OceanWatch – Tools and products for ocean remote sensing in the Pacific Islands Region

Melanie Abecassis, University of Maryland College Park, Cooperative Institute for Satellite Earth System Studies, College Park, United States and Evan A Howell, NOAA Pacific Islands Fisheries Science Center, Honolulu, United States
Abstract:
The mission of the NOAA CoastWatch/OceanWatch program is
to "provide and ensure timely access to near real-time satellite data to
protect, restore, and manage U.S. coastal and ocean resources and
understand climate variability and change to further enhance society's
quality of life."
The OceanWatch – central Pacific node of the NOAA CoastWatch program
facilitates access to available satellite remote sensing oceanographic
datasets for a wide range of users (scientific community, management and
conservation agencies, educators, fishermen, and the general public). These
users have varying needs and data acquisition/analysis skills. OceanWatch
focuses on long-term global level 4 datasets for climate research, as well
as current datasets for daily monitoring of fishing conditions and bycatch
mitigation.
OceanWatch provides a variety of platforms (ERDDAP, THREDDS) allowing
users to subset the various datasets, download products in different
formats, or simply visualize data and create graphs (color maps, vector
maps, time-series) online, according to their specific needs.
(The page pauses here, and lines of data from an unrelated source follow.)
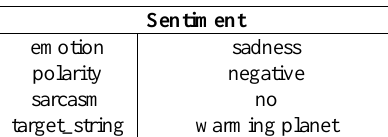
Table 2 . Annotations on a sentence with an extracted sentiment.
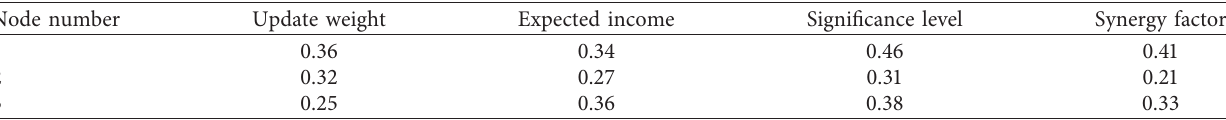
Figure 2: Low-carbon innovation algorithm process. Table 1: Attribute distribution of network knowledge sharing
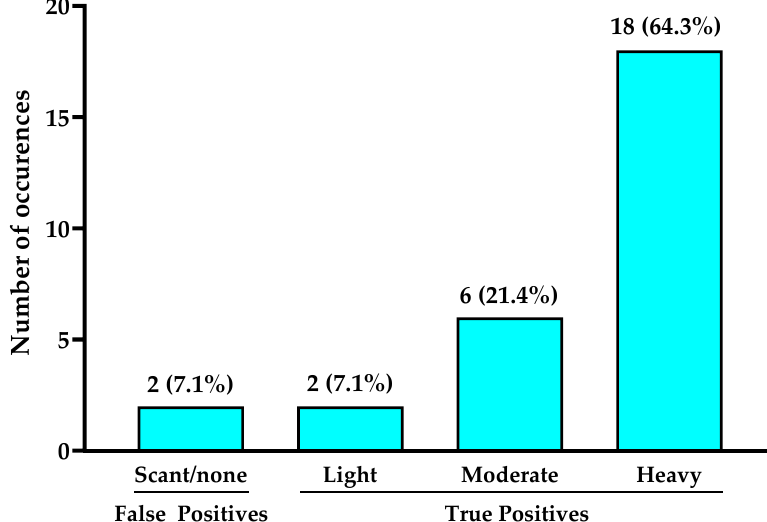
Figure 3. Total bacteria load quantified via semi-quantitative culture analysis from sampled regions of cyan fluorescence. Numbers on top of bars indicate number of study wounds in each category. Wounds where light to heavy bacterial loads were identified were considered true positives. In one wound, cyan fluorescence was observed but microbiological analysis did not detect bacterial load, thus it was considered a false positive.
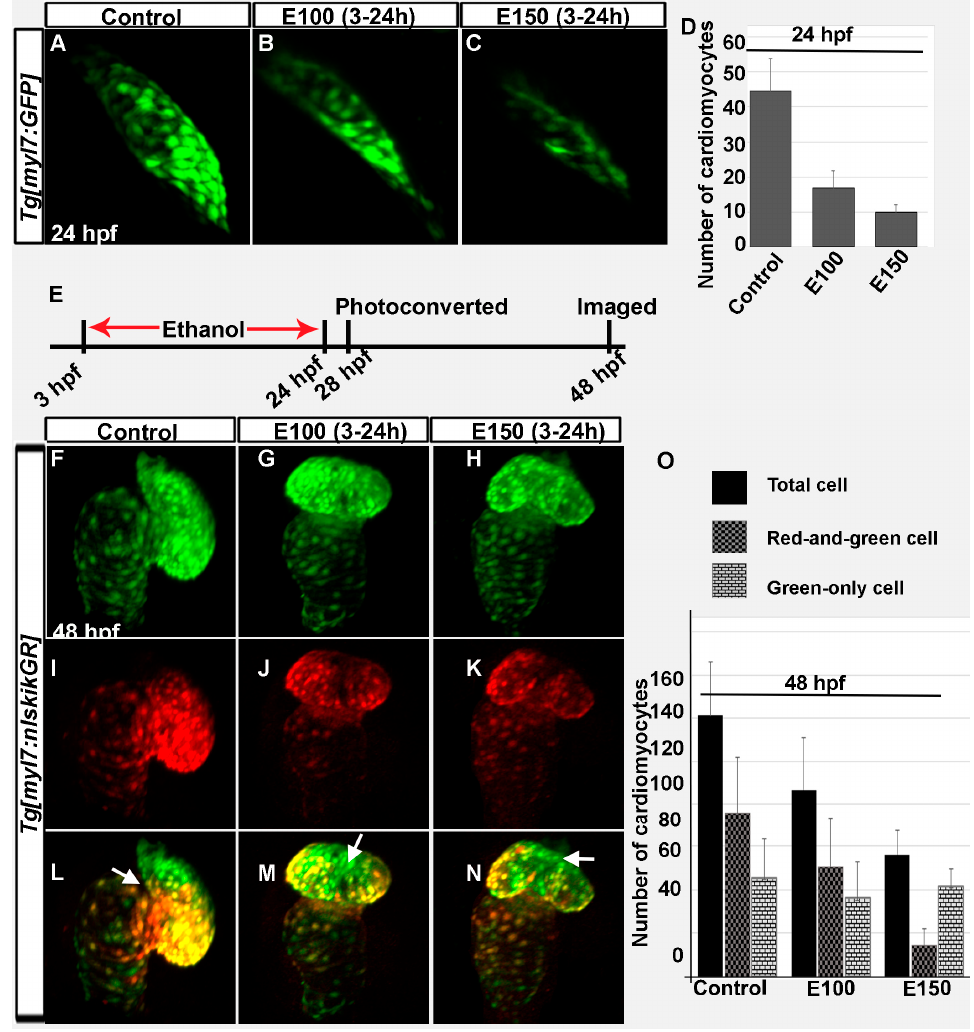
Figure 2. Ethanol exposure during embryogenesis reduced the number of early- and late-added cardiomyocytes in the heart. ( A – C ) 3D renderings of confocal sections of Tg ( myl7 : GFP ) embryos showed GFP positive FHF derived cardiomyocytes in the linear heart tube in the control ( A ) and ethanol-exposed embryos ( B , C ); ( D ) Graph shows reduced number of FHF derived cardiomyocytes in ethanol-exposed embryos at 24 hpf. p < 0.001; ( E ) Schematic shows the time of ethanol treatment, photoconversion, and image acquisition in this experiment; ( F – N ) 3D renderings of confocal sections of photoconverted Tg ( myl7 : nlskikGR ) embryos showed hearts in the control and ethanol-treated embryos. Note the green-only cardiomyocytes (cardiomyocytes added after photoconversion) in the anterior region of the ventricle in control embryos ( A , L ); but in the mid-ventricular region in ethanol-treated embryos ( G – N ); White arrows: green-only cells; ( O ) Graph shows the quantification of total, red-and-green (early-added cardiomyocytes) and green-only (late-added cardiomyocytes) cardiomyocytes at 48 hpf.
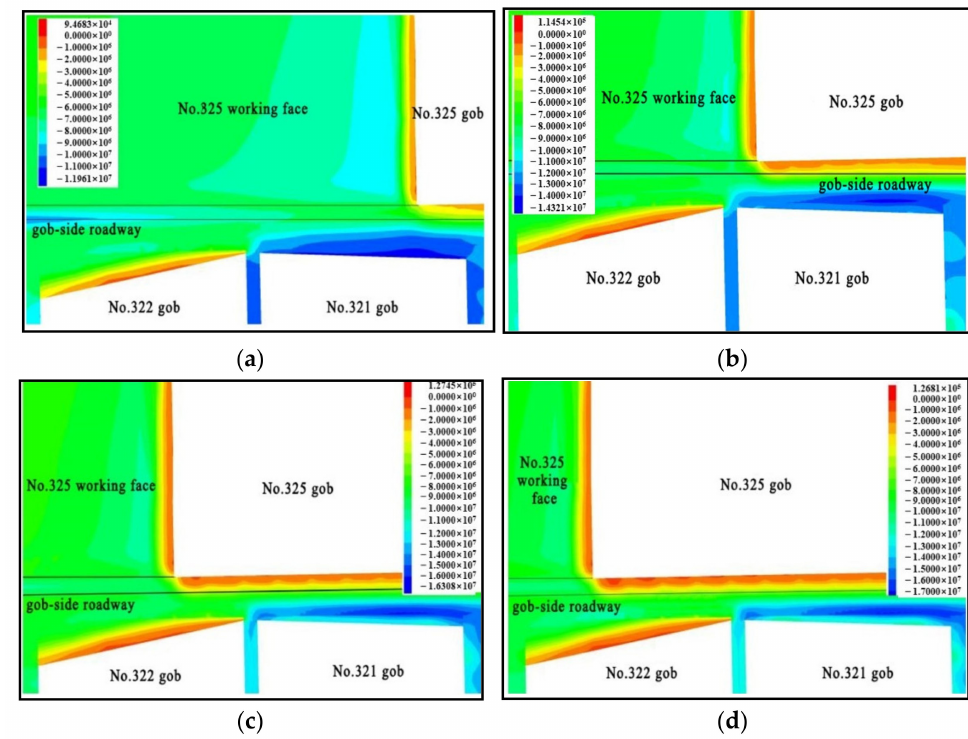
Figure 10. “Umbrella” coal pillar with open-roof 1.5 m vertical stress distribution: ( a ) 40 m; ( b ) 80 m;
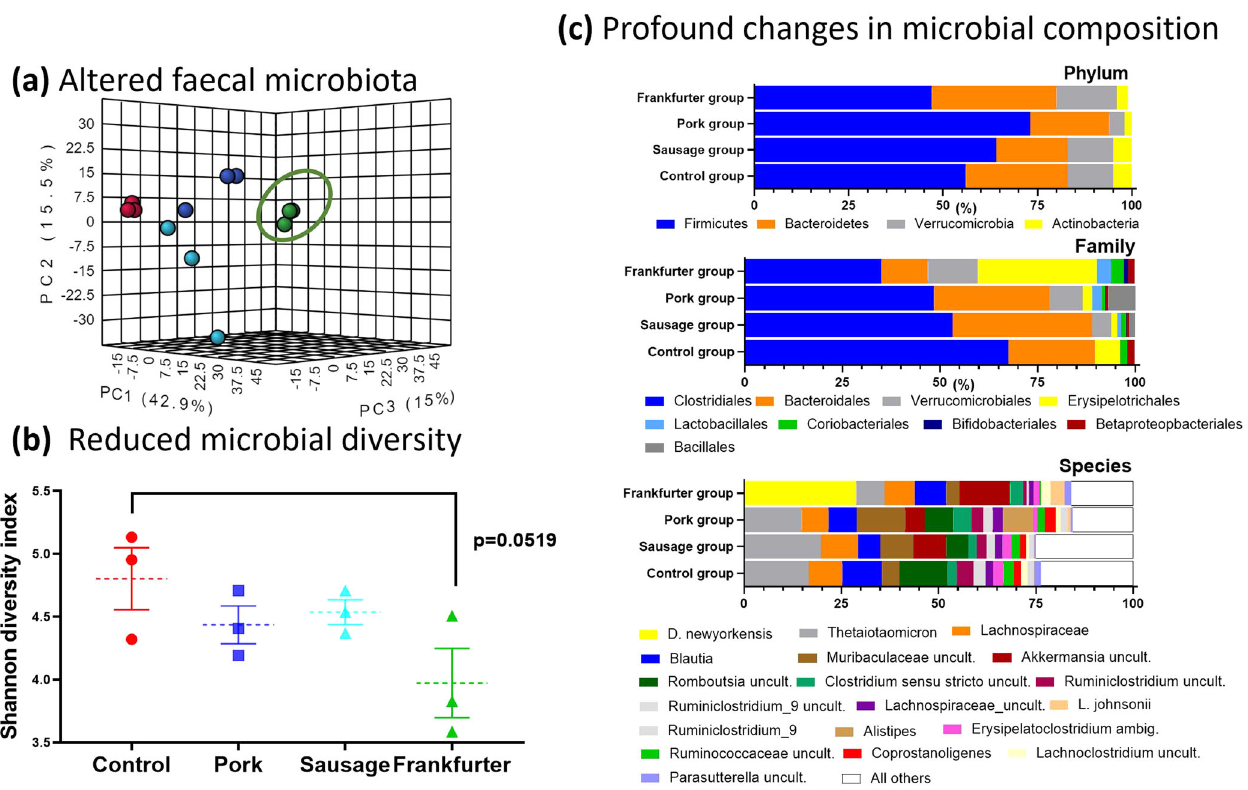
Fig. 4 Faecal microbiome pro fi les differ most in frankfurter-fed mice with reduced micribial diversity and a profound shift in abundance of taxa between feeding groups. Faecal samples were collected at 56 days from each mouse cage for metagenomic sequencing providing cage replicates ( n = 3) for each treatment. a shows scores plots of unsupervised PCA based on the fi rst three principle components (PCs). Species level microbiome data explained 73.4% of the total variation (42.9, 15.5, and 15.0% for PC1, PC2, and PC3, respectively). b the Shannon diversity index as calculated by Qiime 2 indicates a reduction in microbial diversity in the frankfurter-fed animals. Individual values are shown along with means (dotted lines), and the error bars shown represent s.e.m. c Relative abundance of microbial taxa is shown at the level of the phylum, the family, and the species. The taxa differed most profoundly in the frankfurter-fed animals. Bacterial species with an abundance of <1% were aggregated and referred to as ‘ All others ’ (white bars in fi gure). At the species level the dominance of Dubiosiella Newyorkenesis in the frankfurter group was a particularly striking observation. Control samples are shown in red, minced pork in dark blue, nitrite-free sausage in light blue, and frankfurter (nitrite-containing) in green. uncult. uncultured bacteria, ambig. ambiguous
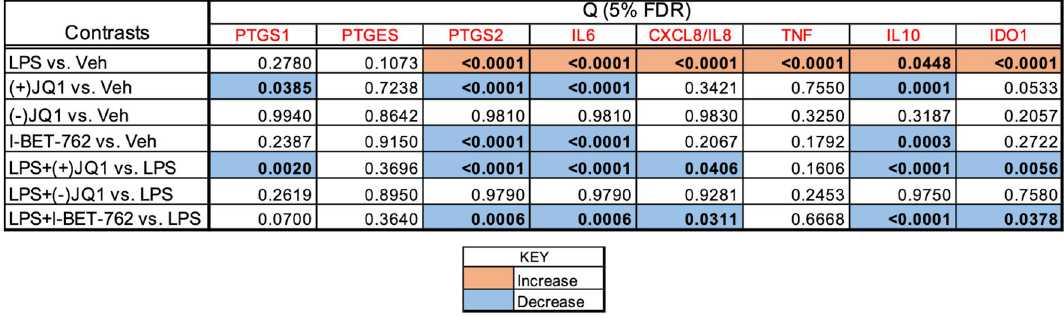
Fig 1. Heat map grid summarizing the effects of LPS and BET inhibitors on target gene mRNA expression in DSCs. Culture and treatment conditions, qRT-PCR assay details, and data processing are described in the Materials and methods section. The grid cells show significance values (Q) adjusted to the false discovery rate (FDR). The significance threshold is 5% FDR (Q < 0.05), highlighted in bold. The orange color indicates a significant increase, the blue color indicates a significant decrease regarding the contrasts shown. The gene symbols are in red. The Q values have been calculated by contrasting all treatments with each other (28 contrasts, listed in S4 Fig). The contrasts selected for display in the heatmap indicate LPS effects (LPS vs . Vehicle), drug effects ((+)-JQ1 or (-)-JQ1 or I-BET- 762 vs . Vehicle), and drug effects on the LPS response (LPS + (+)-JQ1 or (-)-JQ1 or I-BET-762 vs .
For technical
users and researchers, OceanWatch organizes a 3-day satellite course and
provides lectures, tutorials, and scripts to generate maps, climatologies,
time-series, extracting data along animal tracks or at sample locations.
Finally, OceanWatch also supports applications and tools like the
TurtleWatch product, which uses remote sensing information to provide daily
advice to longline fishermen on regions to avoid and thereby help reduce their risk
of interacting with protected marine turtles.